An Agent Company is only useful if it improves outcomes in practice.
The right eval loop tests both company structure and actual task execution.

## What to evaluate

A good evaluation set covers more than final prose output.
Depending on the company, test:

* import preview quality
* company graph resolution
* skill attachment behavior
* task execution quality
* output artifacts
* token and time cost

## Start with realistic test cases

Each eval case should include:

* a realistic user or operator prompt
* the company or repo path being evaluated
* expected outputs or behaviors
* optional input files

Examples:

* import an Agent Company into a new environment and inspect the preview tree
* attach engineering skills to an agent and compare desired vs actual state
* execute a recurring planning task with and without the company

## Compare against a baseline

Run each case at least two ways:

* with the current company
* without the company or with the previous version

This tells you whether the company is adding value rather than just consuming more context.

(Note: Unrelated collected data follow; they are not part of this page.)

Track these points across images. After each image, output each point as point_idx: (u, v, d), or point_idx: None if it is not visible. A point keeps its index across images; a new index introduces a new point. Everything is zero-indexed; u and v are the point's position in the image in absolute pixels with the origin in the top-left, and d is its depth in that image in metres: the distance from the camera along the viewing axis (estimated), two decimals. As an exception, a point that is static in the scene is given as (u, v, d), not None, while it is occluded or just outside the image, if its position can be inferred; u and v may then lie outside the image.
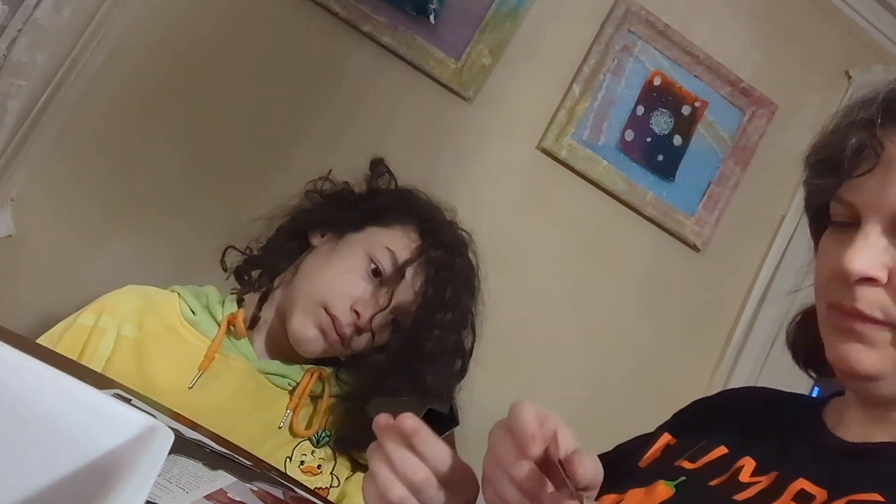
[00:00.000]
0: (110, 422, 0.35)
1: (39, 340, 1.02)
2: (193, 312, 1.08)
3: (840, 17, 1.88)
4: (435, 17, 1.59)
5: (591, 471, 0.58)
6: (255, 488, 0.60)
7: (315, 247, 1.12)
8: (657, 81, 1.75)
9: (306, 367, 1.07)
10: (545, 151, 1.69)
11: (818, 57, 1.87)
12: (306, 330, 1.03)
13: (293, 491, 0.67)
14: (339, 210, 1.13)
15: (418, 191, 1.18)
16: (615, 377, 1.75)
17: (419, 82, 1.60)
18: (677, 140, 1.77)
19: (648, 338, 1.77)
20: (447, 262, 1.07)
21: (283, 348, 1.07)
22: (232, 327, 1.06)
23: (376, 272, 1.04)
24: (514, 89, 1.67)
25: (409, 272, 1.04)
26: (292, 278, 1.09)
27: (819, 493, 0.60)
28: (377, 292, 1.04)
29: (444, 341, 1.06)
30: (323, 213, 1.14)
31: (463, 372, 1.14)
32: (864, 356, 0.62)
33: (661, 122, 1.76)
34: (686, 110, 1.77)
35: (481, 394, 1.33)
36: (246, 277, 1.12)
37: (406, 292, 1.05)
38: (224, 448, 0.67)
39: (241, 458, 0.66)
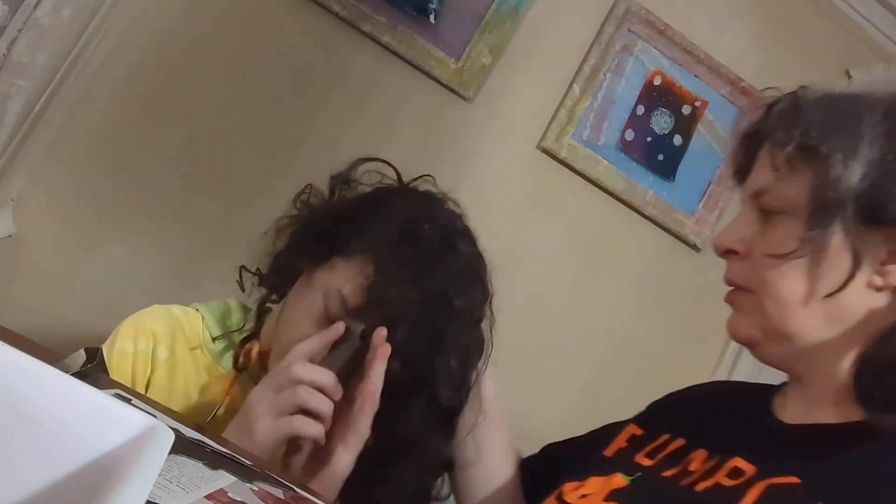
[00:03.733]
0: (110, 422, 0.35)
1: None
2: (214, 339, 1.04)
3: (840, 16, 1.88)
4: (435, 16, 1.59)
5: None
6: (256, 488, 0.60)
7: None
8: (657, 81, 1.75)
9: None
10: (545, 151, 1.69)
11: (818, 56, 1.87)
12: None
13: (293, 491, 0.67)
14: (309, 241, 0.99)
15: (387, 193, 1.00)
16: (615, 377, 1.75)
17: (419, 82, 1.60)
18: (677, 139, 1.77)
19: (648, 338, 1.77)
20: (400, 298, 0.89)
21: None
22: (247, 358, 1.03)
23: (330, 318, 0.91)
24: (514, 89, 1.67)
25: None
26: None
27: (749, 469, 0.65)
28: None
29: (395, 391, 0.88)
30: (297, 246, 1.01)
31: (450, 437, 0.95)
32: (739, 322, 0.73)
33: (661, 122, 1.76)
34: (686, 110, 1.77)
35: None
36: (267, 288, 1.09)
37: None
38: (224, 448, 0.67)
39: (241, 458, 0.66)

## Write objective assertions first

Prefer checks like:

* expected manifests were discovered
* skill shortnames resolved correctly
* import preview shows the intended create or update actions
* a report file or artifact exists
* the output includes required sections

Add human review after that for broader questions like usefulness, clarity, or whether the output reflects the intended company behavior.

## Track cost and drift

Collect per-run data such as:

* pass rate
* failure category
* duration
* total tokens
* whether the adapter or runtime state matched the company intent

That last point matters because desired state in the manifests may diverge from actual runtime state.

## Use failures to refine the company

Read failures at three levels:

* company design: wrong boundary between company, team, agent, and skill
* instructions: unclear role behavior or missing defaults
* tooling: weak import preview, weak pinning, weak sync visibility

If the same logic is being reinvented in every run, that is usually a sign to improve the company structure, instructions, or bundled references.

## The loop

1. run the eval set with and without the company
2. grade objective assertions
3. review outputs and execution traces
4. tighten manifests, descriptions, or bundled resources
5. rerun and compare the delta

Stop when the Agent Company improves outcomes consistently and the extra context cost is justified.